Plasma endotoxin concentrations in experimental and clinical equine subjects

Abstract

Summary Endotoxin (LPS) was quantitated in experimental subjects and in horses with naturally occurring gastrointestinal strangulation obstruction and/or septicaemic diseases to establish the fate of LPS and the clinical usefulness of the Limulus amoebocyte lysate (LAL) assay. The assay was validated for sensitivity (10 pg/ml), recovery (90 to 106 per cent), intra‐assay precision (CV = 5.5 per cent) inter‐assay precision (CV = 11 per cent), and stability of diluted, heat treated, frozen samples (at least 90 days). Plasma concentrations of LPS after sublethal (3 μg/kg) jugular or portal vein bolus injections of LPS rose to 4000 pg/ml and 1500 pg/ml respectively followed by a rapid phase of clearance. Peak plasma concentrations of LPS, associated with slow portal infusion, were lower than peak values associated with bolus injections, remained elevated during the infusion (2 h), but rapidly decreased after infusion was stopped.
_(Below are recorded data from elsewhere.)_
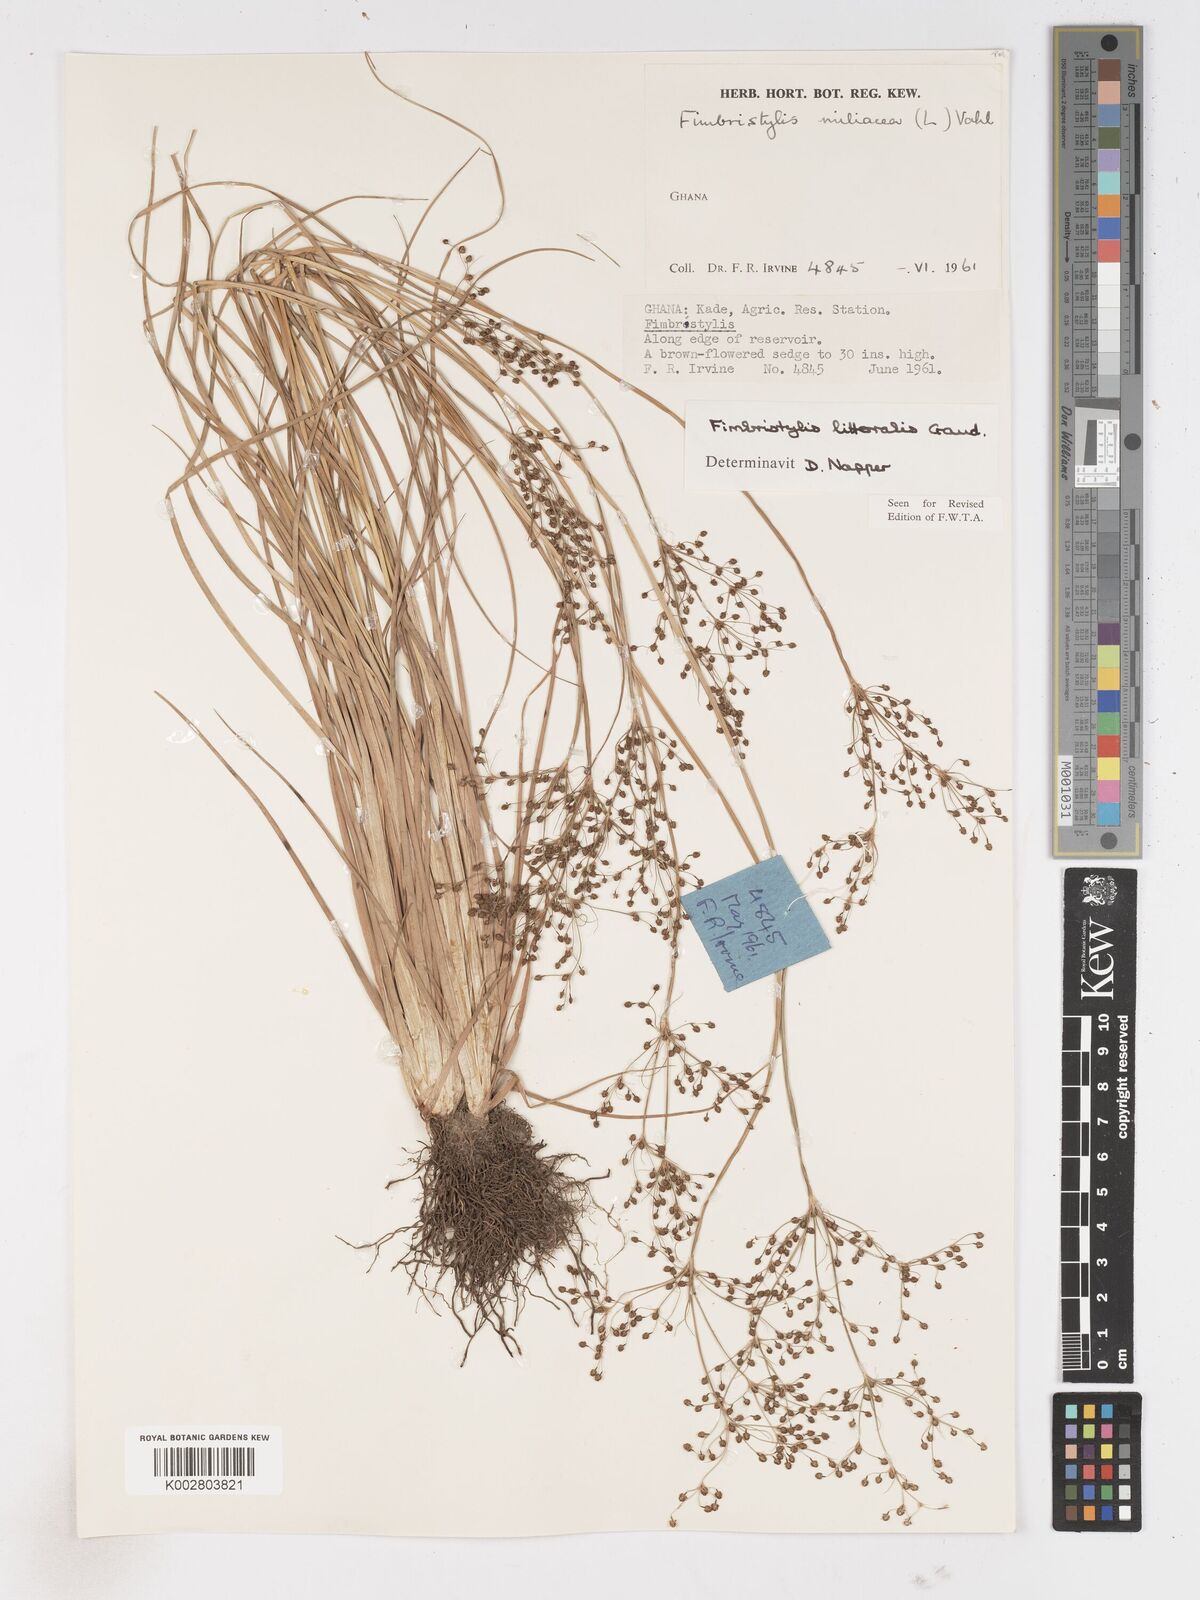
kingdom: Plantae
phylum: Tracheophyta
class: Liliopsida
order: Poales
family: Cyperaceae
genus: Fimbristylis
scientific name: Fimbristylis littoralis
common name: Fimbry
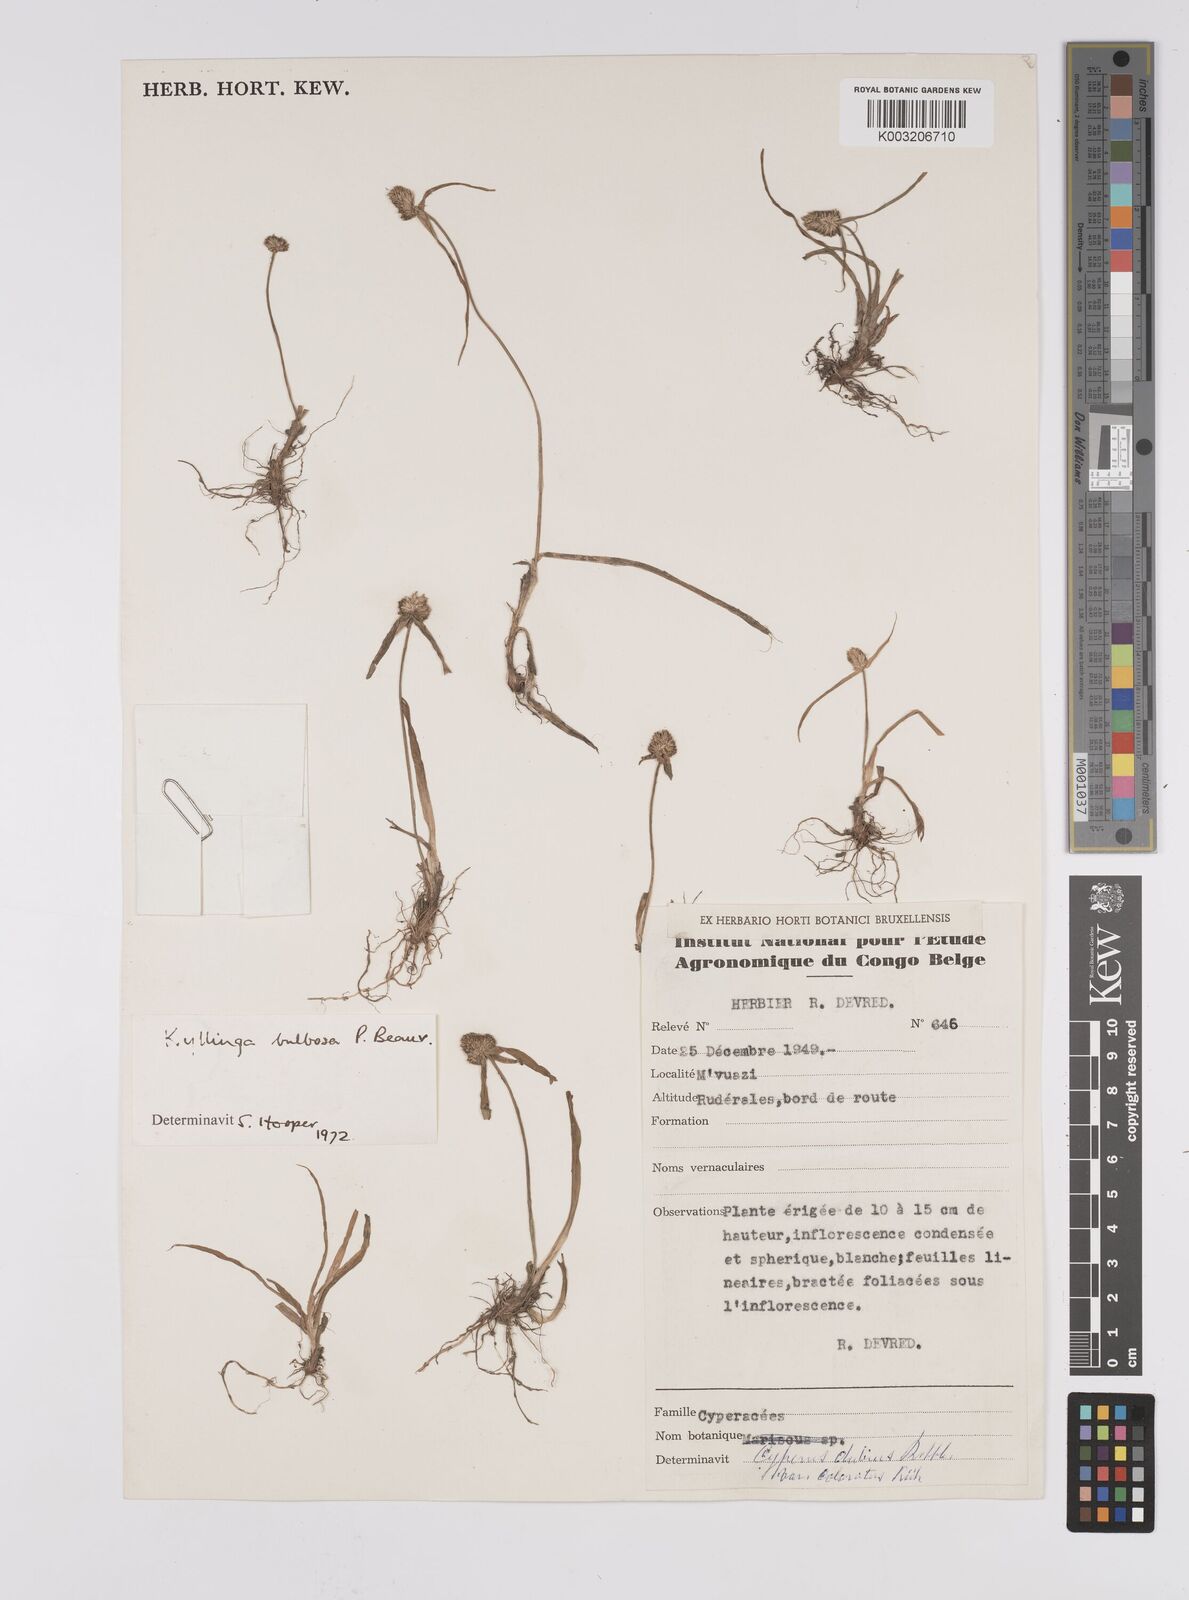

Thirty seven horses with 38 episodes of naturally occurring gastrointestinal or septicaemic disease were assayed for LPS. Eight episodes involving gastrointestinal disease and eight involving septicaemic disease were positive for LPS. It is concluded that the LAL assay is sensitive and reliable for detecting LPS in equine plasma and it may have clinical value for establishing the severity of endotoxaemia or for distinguishing between septic and non‐septic conditions. Problems of rapid clearance of LPS from plasma, low concentrations, the possibility of sample contamination, and the time and method of sample procurement remain to be addressed.